In Guy van Hoof, dichter zonder kroon *,
een essay, een verhaal over zijn
poëzie, onderstreep ik de rol en de betekenis van Jan Walravens voor onze letteren.
Hij was een voorpoststrijder, een wegbereider voor jeugdige schrijvers als
Herwig Leus, Hedwig Speliers, Weverbergh en vele anderen, noem ze de jonge
honden die in de jaren ’60 Vlaanderen en de wereld zouden wakker blaffen.
Een
paard blaft niet, ik weet het wel, maar in mijn gedachten ben ik te veel bij
Lucy de Confolent, mijn appaloosa, dartelend in de prairie van Confolent bij
boer Marcel Warlop. Dit is niet gezond, ik moet dringend naar de dierenarts
voor een spuit. Ook in deze brief komt het paard ongegeneerd vanachter het
hoekje te voorschijn. Waar het hart van vol is…
Ik abonneerde mij op drie tijdschriften over paarden en
kocht een boek over hun verzorging. Bovendien won ik een boek uit de cadeaudoos
van “Het Nieuwsblad”, Jan, ik won een boek: een moderne kinderencyclopedie, Mijn eerste grote kinderencyclopedie van
Andrew Langley. Het eerste naslagwerk voor thuis en op school. Ik heb (nog)
geen kleinkinderen, maar jij hebt een pracht van een dochter: Siel (ik tik
dichter i.p.v. dochter: een teken?).

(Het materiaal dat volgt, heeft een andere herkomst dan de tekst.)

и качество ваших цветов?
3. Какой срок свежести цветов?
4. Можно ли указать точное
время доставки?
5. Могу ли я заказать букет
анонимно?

Zou Siel hier blij mee zijn? Ik doe haar
het boek cadeau. Afgesproken?
Boeken vullen onze dagen, dit is juist, maar we mogen ook
de andere(n) niet vergeten: ons lief (mijn vrouw is voor altijd mijn lief),
onze kinderen, onze (weinig echte) vrienden, … Ik heb dat moeten leren, Jan, en
ik geef toe dat Ginette ook in deze zaak mijn ogen heeft geopend: ik hou van
de(ze) mensjes. Weet je wat ik verfoei
en mijd als de pest: onbeleefderiken, gemene typen, “grote ballons met veel en
alleen lucht”, die omdat ze zich zo grootmaken, denken dat ze de wereld
imponeren; mij niet gezien: voor mij telt respect, fatsoen, gezond verstand,
cultuur, vriendschap, spontaniteit… Hoe ouder je wordt, hoe meer je snoeit aan
“de boom van de vriendschap”. Ik maak de laatste tijd veel nieuwe vrienden, jij
onder andere, en Marcel Warlop, en Inge, de vriendin van mijn zoon Peter. Dat
is verrijkend, het geeft je nieuwe adem, levenslust, gezonde lucht.
Op mijn zwarte tafel liggen nog een zestal boeken ter
recensie voor De Vrijzinnige Lezer:
van Paul Claes, De Gulden Tak, over
antieke mythe en moderne literatuur (ook mijn dada), van Hans Moll de roman Chantal,
De Baadster van Maria
Barnas, een gedichtenbundel van J. Eijkelboom en Herman Leenders. Speelgoed van Leenders is een knappe
bundel, sterke, ontnuchterende, alle schone schijn doorprikkende gedichten. Ik
kom hierop terug. Waar haal ik de tijd? Ik ben met pensioen, maar ik kom
verschrikkelijk veel tijd te kort om alles te doen waar ik zin in heb: niets
moet nog, maar alles kan, en ik wil alles. Een moeilijke opdracht, ik zal mij
beter moeten organiseren. Ginette ziet de vlaag hangen. Als ik te lang upstairs
ben, durft zij al eens roepen: “Blijf je nog lang boven?”. Ze zegt het
vriendelijk, maar ik heb de boodschap begrepen en ik ken de boodschapper. Ik ga
naar beneden om een praatje te slaan en een uitstapje voor te bereiden.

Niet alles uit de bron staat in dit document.